Elementary School’s STMSat-1 CubeSat Now in Orbit
[UPDATED 2016-05-17@ 1307 UTC] Students at St Thomas More (STM) Cathedral School in Arlington, Virginia, erupted into cheers and celebration on May 16 as their STMSat-1 CubeSat finally was deployed from the International Space Station at 1440 UTC. Equipped with a slow-scan TV (SSTV) payload, STMSat-1 will transmit on the 70 centimeter Amateur Radio band (437.800 MHz FM). The satellite is the first to be designed and built by grade schoolers, who were supported by NASA technical advisors and by local radio amateurs. Transported to the ISS in December by an Orbital ATK Cygnus spacecraft, the kit-built satellite first had been scheduled for release in mid-February. That deployment was postponed until early March, however, before being put on hold again. The satellite project is part of the school’s STEM (science, technology, engineering, mathematics) education initiatives.
The satellite was to have begun transmitting 45 minutes after deployment, but it has not yet been heard from.
Also deployed from the ISS on May 16 were other school-built satellites carrying payloads operating on Amateur Radio frequencies. These included MinXSS-1 (437.345 MHz); CADRE (437.485 MHz and 3.404 GHz), and NODES (437.100 MHz 1200 bps AX.25 and 2401.2-2431.2 MHz 115.2 kbps spread-spectrum FSK).

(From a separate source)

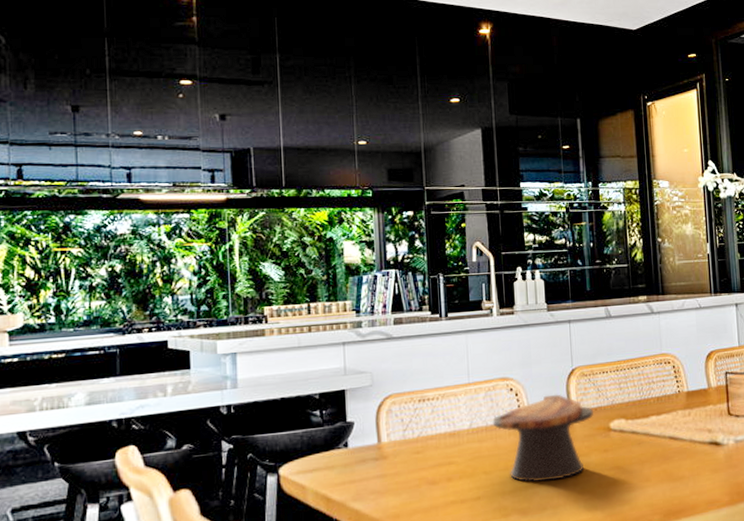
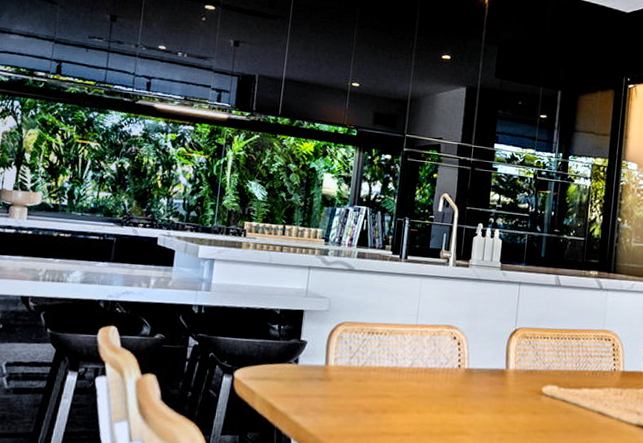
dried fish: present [492,394,593,482] -> none [432,349,529,432]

St Thomas More includes students from pre-kindergarten through grade 8. The project aims to engage other schools around the world as “Remote Mission Operation Centers” (RMOCs). NASA’s Technology Demonstration Office provided the school with a mobile “clean room” to ensure that the construction phase met with strict guidelines and standards for launch and deployment from the ISS. The space agency also provided the school with an antenna to receive the SSTV images and temperature readings the satellite sends back.
The SSTV camera onboard STMSat-1 will transmit an SSTV image every 30 seconds. It will not transmit a beacon signal, however. The transmitter runs 3 W, and there is no onboard data storage capability. STMSat-1 has an estimated lifetime of at least 9 months.